Work order:
From the records below, transcribe only the lines running from the one with "ring mcp: (748, 645)" through the one with "pinky tip: (799, 527)". Keep both of those end lines.

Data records
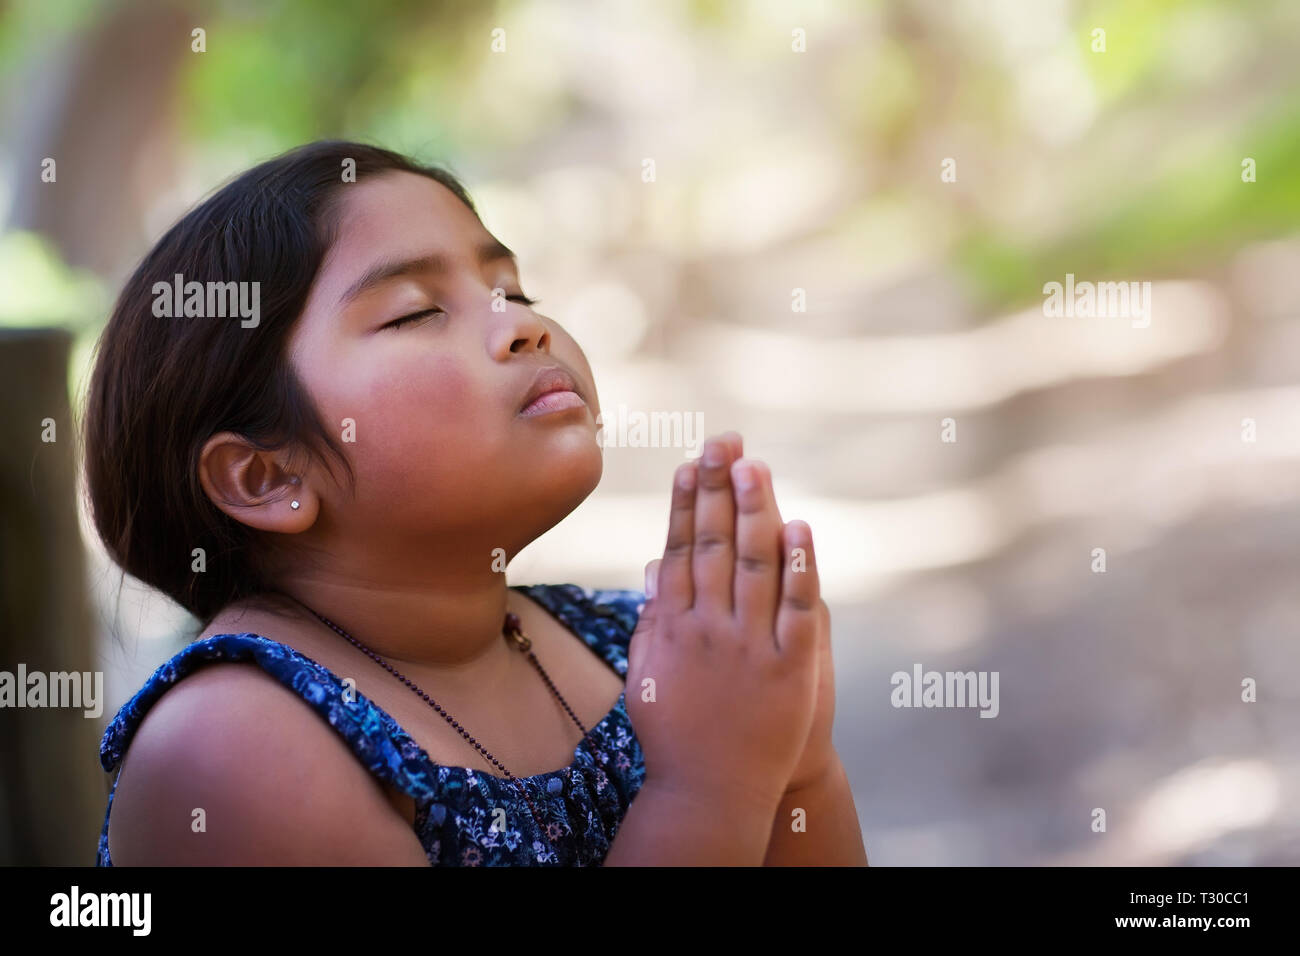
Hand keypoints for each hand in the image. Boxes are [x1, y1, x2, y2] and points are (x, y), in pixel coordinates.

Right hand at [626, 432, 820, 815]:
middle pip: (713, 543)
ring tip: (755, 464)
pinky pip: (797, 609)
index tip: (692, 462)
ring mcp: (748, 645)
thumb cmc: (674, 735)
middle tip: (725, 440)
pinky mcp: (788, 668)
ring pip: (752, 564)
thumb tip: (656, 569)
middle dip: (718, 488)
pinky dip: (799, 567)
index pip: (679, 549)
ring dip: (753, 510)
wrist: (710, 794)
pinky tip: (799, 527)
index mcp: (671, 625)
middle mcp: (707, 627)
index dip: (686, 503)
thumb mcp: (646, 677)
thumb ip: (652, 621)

Answer to this task:
ring mcp: (748, 645)
thumb cmc: (674, 735)
middle tip: (725, 440)
pinky mcp: (788, 668)
ring pip: (752, 564)
thumb tip: (656, 569)
middle dip: (718, 488)
pinky dip: (799, 567)
index pip: (679, 549)
ring dip: (753, 510)
wrist: (710, 794)
pinky tip: (799, 527)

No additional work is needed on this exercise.